In previous work in the SMarTForests Project (www.smartforests.ca), we developed genome assemblies for white spruce and interior spruce genotypes used in Canadian spruce breeding programs. These and other conifer genome assemblies represent different levels of completeness. In general, improvements in assembly contiguity of conifer genomes are much needed, including improved contiguity of the genic space. This activity of the Spruce-Up Project builds on the fact that improvements in sequencing technologies and new algorithm paradigms offer opportunities to substantially improve such assemblies.
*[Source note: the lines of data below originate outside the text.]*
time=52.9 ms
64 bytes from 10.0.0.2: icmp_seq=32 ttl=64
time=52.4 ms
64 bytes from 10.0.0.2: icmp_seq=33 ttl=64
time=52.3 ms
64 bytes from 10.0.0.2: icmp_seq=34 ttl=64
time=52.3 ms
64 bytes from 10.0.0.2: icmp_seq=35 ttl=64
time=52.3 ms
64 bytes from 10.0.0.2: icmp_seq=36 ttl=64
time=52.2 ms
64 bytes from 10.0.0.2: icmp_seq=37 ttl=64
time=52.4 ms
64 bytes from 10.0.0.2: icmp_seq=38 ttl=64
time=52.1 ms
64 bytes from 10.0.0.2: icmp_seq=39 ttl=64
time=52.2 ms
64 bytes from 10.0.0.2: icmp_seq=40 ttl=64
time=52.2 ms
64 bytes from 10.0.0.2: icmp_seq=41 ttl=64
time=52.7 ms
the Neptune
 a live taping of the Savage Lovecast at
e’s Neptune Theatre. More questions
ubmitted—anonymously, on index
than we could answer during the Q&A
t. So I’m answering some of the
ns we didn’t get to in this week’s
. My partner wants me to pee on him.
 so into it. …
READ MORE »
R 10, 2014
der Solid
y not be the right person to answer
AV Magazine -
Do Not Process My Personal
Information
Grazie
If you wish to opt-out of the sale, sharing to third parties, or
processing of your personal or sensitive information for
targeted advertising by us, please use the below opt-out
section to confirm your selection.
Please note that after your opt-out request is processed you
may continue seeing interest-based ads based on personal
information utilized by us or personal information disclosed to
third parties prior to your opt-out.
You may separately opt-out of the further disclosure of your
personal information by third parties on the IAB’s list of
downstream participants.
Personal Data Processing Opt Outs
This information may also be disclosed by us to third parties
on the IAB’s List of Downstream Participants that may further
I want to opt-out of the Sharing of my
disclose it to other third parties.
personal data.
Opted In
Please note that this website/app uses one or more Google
Using established (Illumina) and new sequencing platforms (10x and Oxford Nanopore), we are generating data to bridge gaps in the existing and new spruce genome sequence assemblies for white spruce, interior spruce and Sitka spruce.

We are developing algorithms for long pseudo-read manipulation (Konnector) and focus on scaffold gap closing (Sealer) using our existing bioinformatics programs. We are developing scalable algorithms for read alignments to large non-static targets (DIDA). We are also developing a gene identifier framework that will be stable across assemblies, alleviating challenges around annotation lift-overs between assembly versions (UniqTag).


  • Deliver high-quality genome sequence assemblies for white spruce, interior spruce, and Sitka spruce.
  • Develop detailed annotations for genes and SNPs, and develop a new Sitka spruce genotyping tool, targeting gene SNPs with our partner End-Users and international collaborators.